Copy out the following data verbatim, leaving out every picture.
......
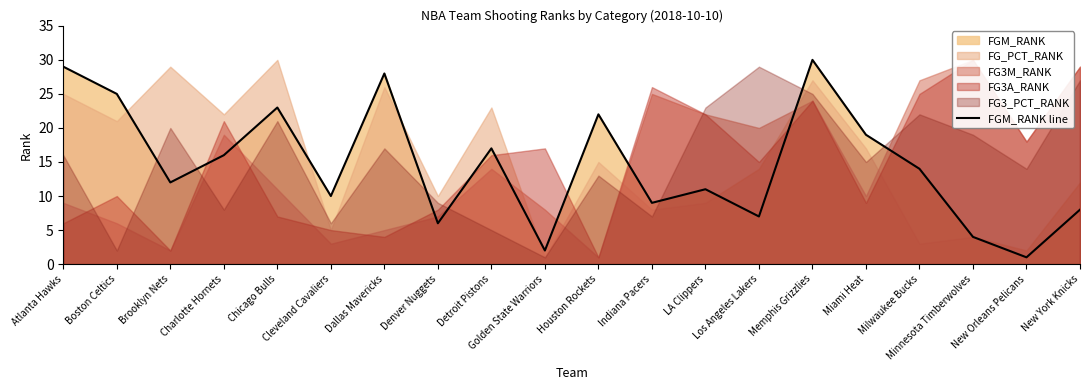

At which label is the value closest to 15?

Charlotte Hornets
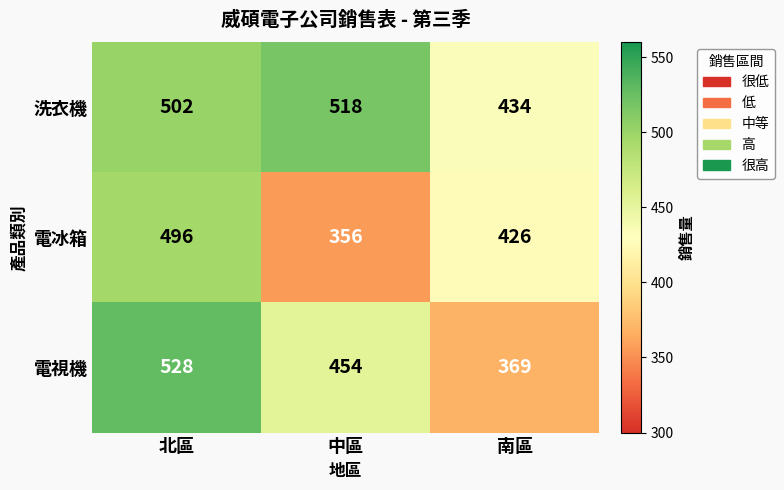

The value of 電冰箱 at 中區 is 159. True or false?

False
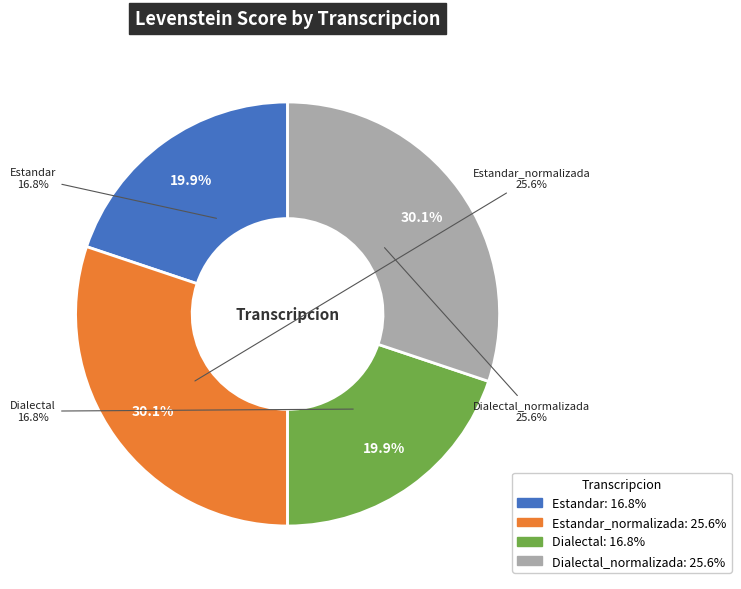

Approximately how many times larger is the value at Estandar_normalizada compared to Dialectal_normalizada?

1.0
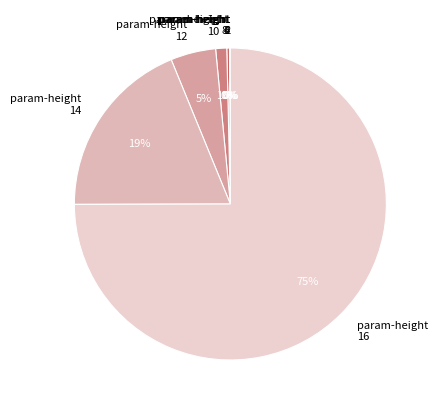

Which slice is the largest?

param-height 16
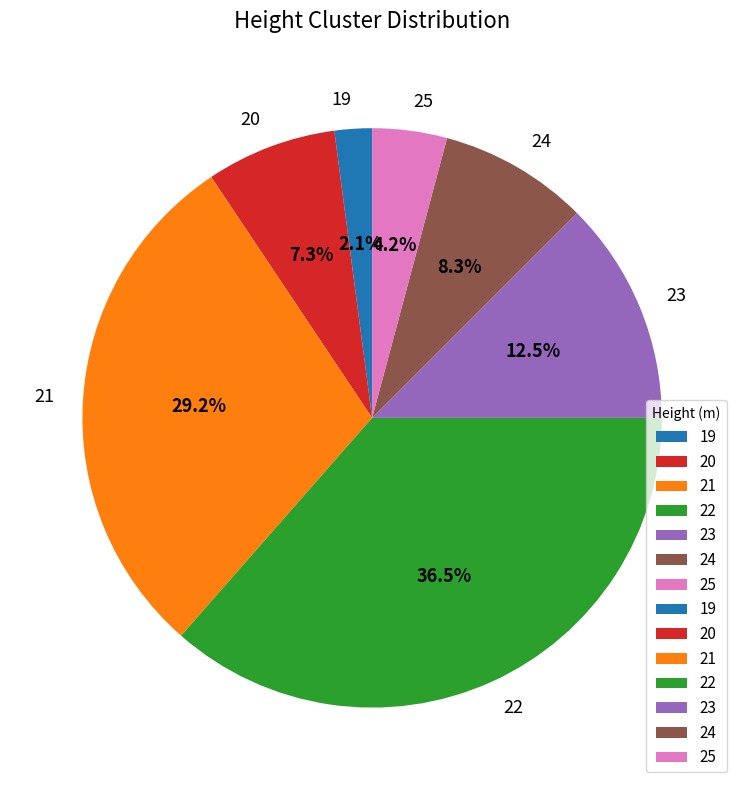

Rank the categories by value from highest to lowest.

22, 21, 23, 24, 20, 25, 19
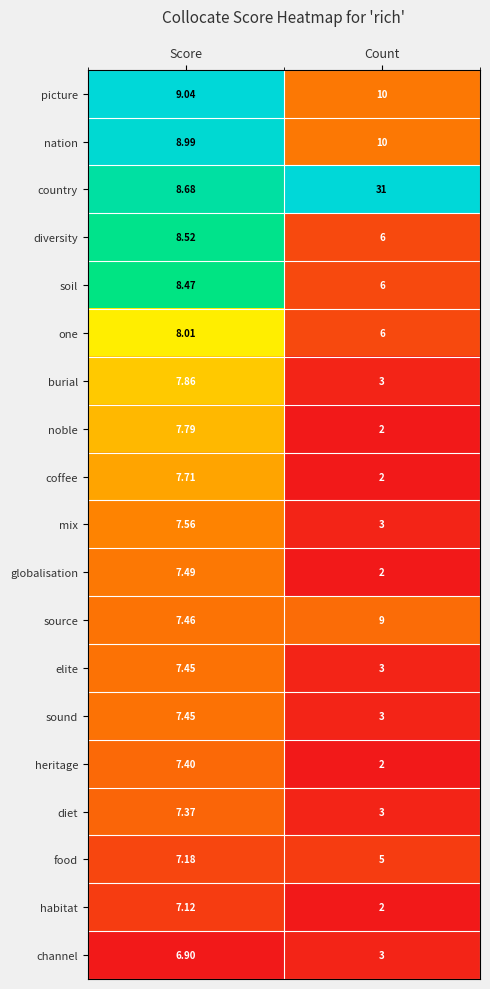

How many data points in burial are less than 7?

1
......
**Answer space**
At which label is the value closest to 15?

Charlotte Hornets

The value of 電冰箱 at 中區 is 159. True or false?

False

Approximately how many times larger is the value at Estandar_normalizada compared to Dialectal_normalizada?

1.0

Which slice is the largest?

param-height 16

Rank the categories by value from highest to lowest.

22, 21, 23, 24, 20, 25, 19

How many data points in burial are less than 7?

1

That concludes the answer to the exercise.